[Stored data entries]
***

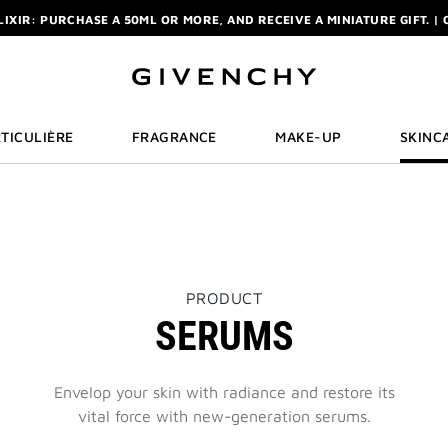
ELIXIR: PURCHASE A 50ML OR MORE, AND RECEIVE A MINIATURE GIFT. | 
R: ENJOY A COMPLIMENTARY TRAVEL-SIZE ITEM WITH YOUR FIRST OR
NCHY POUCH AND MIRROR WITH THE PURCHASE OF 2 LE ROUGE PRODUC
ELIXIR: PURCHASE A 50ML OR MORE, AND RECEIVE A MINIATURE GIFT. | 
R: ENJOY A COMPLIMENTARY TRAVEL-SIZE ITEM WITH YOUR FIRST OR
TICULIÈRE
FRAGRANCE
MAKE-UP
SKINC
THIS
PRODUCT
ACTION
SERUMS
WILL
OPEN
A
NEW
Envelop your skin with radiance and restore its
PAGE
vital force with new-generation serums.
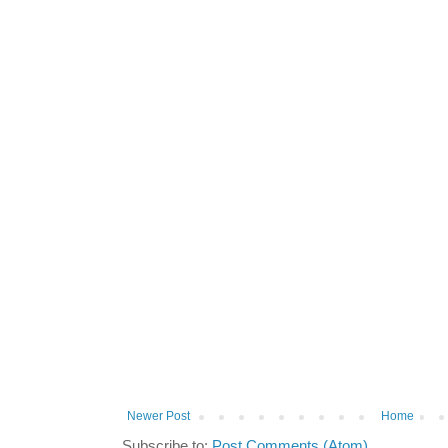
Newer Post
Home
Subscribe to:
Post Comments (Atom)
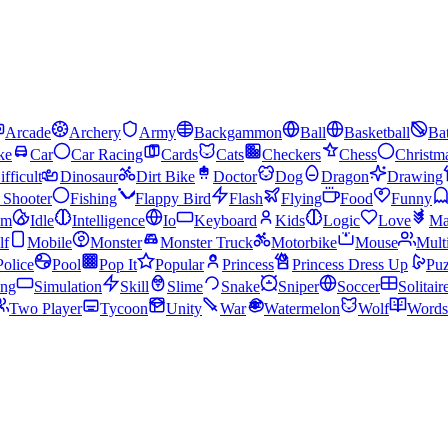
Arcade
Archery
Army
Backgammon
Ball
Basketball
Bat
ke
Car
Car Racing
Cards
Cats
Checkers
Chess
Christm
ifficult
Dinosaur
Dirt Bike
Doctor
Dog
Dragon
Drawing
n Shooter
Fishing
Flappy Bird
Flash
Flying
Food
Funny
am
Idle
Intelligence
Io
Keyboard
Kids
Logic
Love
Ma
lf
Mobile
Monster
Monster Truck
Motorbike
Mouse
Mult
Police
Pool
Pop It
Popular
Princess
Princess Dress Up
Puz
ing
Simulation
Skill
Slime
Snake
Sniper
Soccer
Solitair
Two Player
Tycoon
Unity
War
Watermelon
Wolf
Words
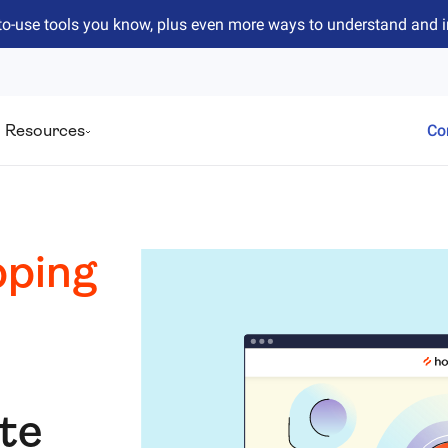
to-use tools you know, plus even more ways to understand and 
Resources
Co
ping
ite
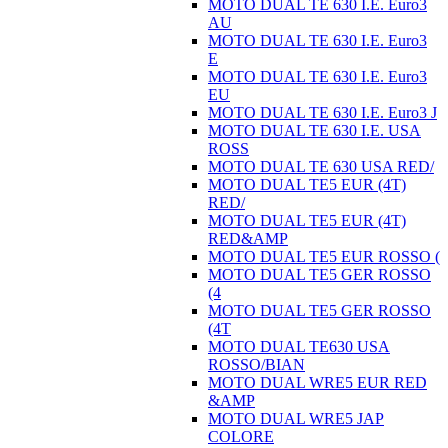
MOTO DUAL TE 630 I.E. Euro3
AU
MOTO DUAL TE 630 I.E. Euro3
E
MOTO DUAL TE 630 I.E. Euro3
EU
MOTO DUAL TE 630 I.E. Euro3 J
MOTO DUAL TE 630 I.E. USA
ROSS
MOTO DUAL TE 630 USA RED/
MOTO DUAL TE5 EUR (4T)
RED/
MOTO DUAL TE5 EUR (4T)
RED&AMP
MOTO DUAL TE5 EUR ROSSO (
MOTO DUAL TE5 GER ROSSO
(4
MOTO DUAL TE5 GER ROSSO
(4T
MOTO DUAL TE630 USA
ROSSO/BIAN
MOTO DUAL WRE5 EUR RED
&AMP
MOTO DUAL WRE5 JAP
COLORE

***

Work required: Reproduce the data from its first line up to and including the line containing "vital force with new-generation serums.", and leave the pictures out of your answer.

Response area:
ELIXIR: PURCHASE A 50ML OR MORE, AND RECEIVE A MINIATURE GIFT. | 
R: ENJOY A COMPLIMENTARY TRAVEL-SIZE ITEM WITH YOUR FIRST OR
NCHY POUCH AND MIRROR WITH THE PURCHASE OF 2 LE ROUGE PRODUC
ELIXIR: PURCHASE A 50ML OR MORE, AND RECEIVE A MINIATURE GIFT. | 
R: ENJOY A COMPLIMENTARY TRAVEL-SIZE ITEM WITH YOUR FIRST OR
TICULIÈRE
FRAGRANCE
MAKE-UP
SKINC
THIS
PRODUCT
ACTION
SERUMS
WILL
OPEN
A
NEW
Envelop your skin with radiance and restore its
PAGE
vital force with new-generation serums.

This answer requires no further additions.